- Direction -
Return every line of each item below unchanged, character for character.
--- start of Entries shown ---
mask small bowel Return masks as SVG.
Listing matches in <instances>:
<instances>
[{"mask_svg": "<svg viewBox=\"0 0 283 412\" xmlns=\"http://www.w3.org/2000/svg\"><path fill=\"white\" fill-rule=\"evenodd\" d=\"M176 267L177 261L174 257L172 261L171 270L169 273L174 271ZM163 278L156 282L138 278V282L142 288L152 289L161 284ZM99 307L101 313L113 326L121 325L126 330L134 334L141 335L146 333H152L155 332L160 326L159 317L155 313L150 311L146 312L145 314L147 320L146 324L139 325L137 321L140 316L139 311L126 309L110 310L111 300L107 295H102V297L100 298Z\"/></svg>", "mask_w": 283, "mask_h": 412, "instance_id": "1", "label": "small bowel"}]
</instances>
--- end of Entries shown ---
- The output -
mask small bowel Return masks as SVG.
Listing matches in <instances>:
<instances>
[{"mask_svg": "<svg viewBox=\"0 0 283 412\" xmlns=\"http://www.w3.org/2000/svg\"><path fill=\"white\" fill-rule=\"evenodd\" d=\"M176 267L177 261L174 257L172 261L171 270L169 273L174 271ZM163 278L156 282L138 278V282L142 288L152 289L161 284ZM99 307L101 313L113 326L121 325L126 330L134 334L141 335L146 333H152L155 332L160 326L159 317L155 313L150 311L146 312L145 314L147 320L146 324L139 325L137 321L140 316L139 311L126 309L110 310L111 300L107 295H102V297L100 298Z\"/></svg>", "mask_w": 283, "mask_h": 412, "instance_id": "1", "label": "small bowel"}]
</instances>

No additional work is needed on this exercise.